In order to make this work, you will have to catch yourself to SORT first and to ‘deal with’ second. On the days when you let this slide, you will quickly notice how your emails get out of hand.
Try it and see how it goes.
August 27th, 2009
One of my absolute favourite books is The Power of Full Engagement by Jim Loehr and Tony Schwartz. In it, they cite a study in which a group of women committed to do a breast self-exam for 30 days.
One group of women said where and when they were going to do the exam, and 100% of those women actually did it. Among those who didn’t say where and when, only 53% completed it.
We can apply this same concept to daily planning & priority-setting. By defining “where and when,” you greatly improve your probability of success. You’ll be much more aware of what those priorities are, and it will be easier to manage your time, eliminate non-urgent activities, and create the momentum you need.
If you and your team are trying to gain more control of your time, here are three steps to stay on track throughout the day.
- Plan (7 minutes): Each morning, decide your top 2 “must do’s” today and write them down
- Realign (60 seconds each hour): Set an alarm to ring every hour and ask yourself, “Did I spend my last 60 minutes on my priority?” If “yes,” congratulate yourself and keep on it.

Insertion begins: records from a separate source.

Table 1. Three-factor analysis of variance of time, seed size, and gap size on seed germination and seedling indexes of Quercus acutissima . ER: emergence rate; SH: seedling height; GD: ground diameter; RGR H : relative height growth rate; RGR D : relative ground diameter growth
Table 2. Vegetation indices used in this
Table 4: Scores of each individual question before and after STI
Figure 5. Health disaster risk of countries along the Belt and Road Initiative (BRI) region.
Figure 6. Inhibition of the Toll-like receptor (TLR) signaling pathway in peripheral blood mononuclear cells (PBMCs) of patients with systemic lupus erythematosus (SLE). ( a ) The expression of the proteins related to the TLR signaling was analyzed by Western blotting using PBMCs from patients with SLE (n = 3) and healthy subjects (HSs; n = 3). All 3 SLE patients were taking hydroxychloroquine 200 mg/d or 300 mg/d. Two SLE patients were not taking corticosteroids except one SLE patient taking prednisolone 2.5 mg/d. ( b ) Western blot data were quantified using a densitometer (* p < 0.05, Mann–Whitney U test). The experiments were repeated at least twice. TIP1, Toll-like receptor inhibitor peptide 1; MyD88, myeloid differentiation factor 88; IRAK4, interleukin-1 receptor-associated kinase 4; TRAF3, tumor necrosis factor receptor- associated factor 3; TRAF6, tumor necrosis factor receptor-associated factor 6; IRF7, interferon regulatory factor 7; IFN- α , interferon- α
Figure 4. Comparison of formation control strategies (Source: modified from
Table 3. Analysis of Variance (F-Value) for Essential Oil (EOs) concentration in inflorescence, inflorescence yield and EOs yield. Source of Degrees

If “no,” refocus.
- Reflect (3 minutes at the end of the day): Evaluate your performance. What did you do well? What happened to distract you? And how can you improve tomorrow?

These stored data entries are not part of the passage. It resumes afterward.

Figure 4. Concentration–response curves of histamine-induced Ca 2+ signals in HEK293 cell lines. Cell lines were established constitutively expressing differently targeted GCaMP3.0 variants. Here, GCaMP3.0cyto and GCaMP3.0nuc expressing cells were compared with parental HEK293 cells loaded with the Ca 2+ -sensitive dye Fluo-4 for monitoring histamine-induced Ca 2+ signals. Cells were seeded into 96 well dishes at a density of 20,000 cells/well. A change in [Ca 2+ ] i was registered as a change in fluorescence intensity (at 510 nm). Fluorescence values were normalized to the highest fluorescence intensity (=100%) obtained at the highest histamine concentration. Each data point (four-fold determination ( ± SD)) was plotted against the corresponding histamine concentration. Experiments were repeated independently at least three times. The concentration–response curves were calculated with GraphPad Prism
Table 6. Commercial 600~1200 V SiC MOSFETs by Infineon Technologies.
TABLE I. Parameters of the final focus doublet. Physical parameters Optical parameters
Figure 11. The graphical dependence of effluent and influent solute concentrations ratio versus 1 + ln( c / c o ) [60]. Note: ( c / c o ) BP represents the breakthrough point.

Remember, if you avoid setting priorities, your time will eroded away. The key is focus, and writing down your priorities can make a tremendous difference.
August 25th, 2009
Managing interruptions and staying on top of daily multi-tasking each day is critical to being effective in business today. When business leaders discipline themselves to set clear priorities and communicate “norms for engagement” with co-workers productivity and results soar while overwhelm begins to decrease.
I recently had to find a new doctor. After I filled in the initial visit paper work, the receptionist handed me a document titled “Doctor’s Rules and Regulations” (norms for engagement). It clearly outlined the Dr. had only 10 minutes for each appointment. It directed me to bring one issue to the table at each doctor’s appointment. If I had two issues, I needed to make sure that I presented both within the 10 minute parameter.
The document then illustrated a time calculation: if each patient was one minute late multiplied by 45 patients per day equals the last patient waits an additional 45 minutes. He had clearly identified his priorities and this was his effort to communicate them to me.
Although my experience with the doctor was a little harsh, I recognized that he was clearly outlining his norms of engagement in my best interest. Think about it — one day I might be that last patient myself.
If you want to be more effective and manage your interruptions with increased ease, it is really important to sit down at the beginning of the day to consider your priorities. Whether it takes 5 minutes or 20 minutes – it is probably the most important time in your day
- to get clear on what you need to do,
- to be responsible for performance and results, and
- to clearly articulate your own norms of engagement to the people with whom you work.
That’s exactly what the doctor had done. He had clearly outlined his expectations of how I would prepare for the meeting, his expectations of how I would bring issues to the table. With this he clearly articulated our ‘norms of engagement’.
Take some time to identify what your priorities are for the day and to communicate them. Articulate your priorities clearly to others to establish “norms for engagement”.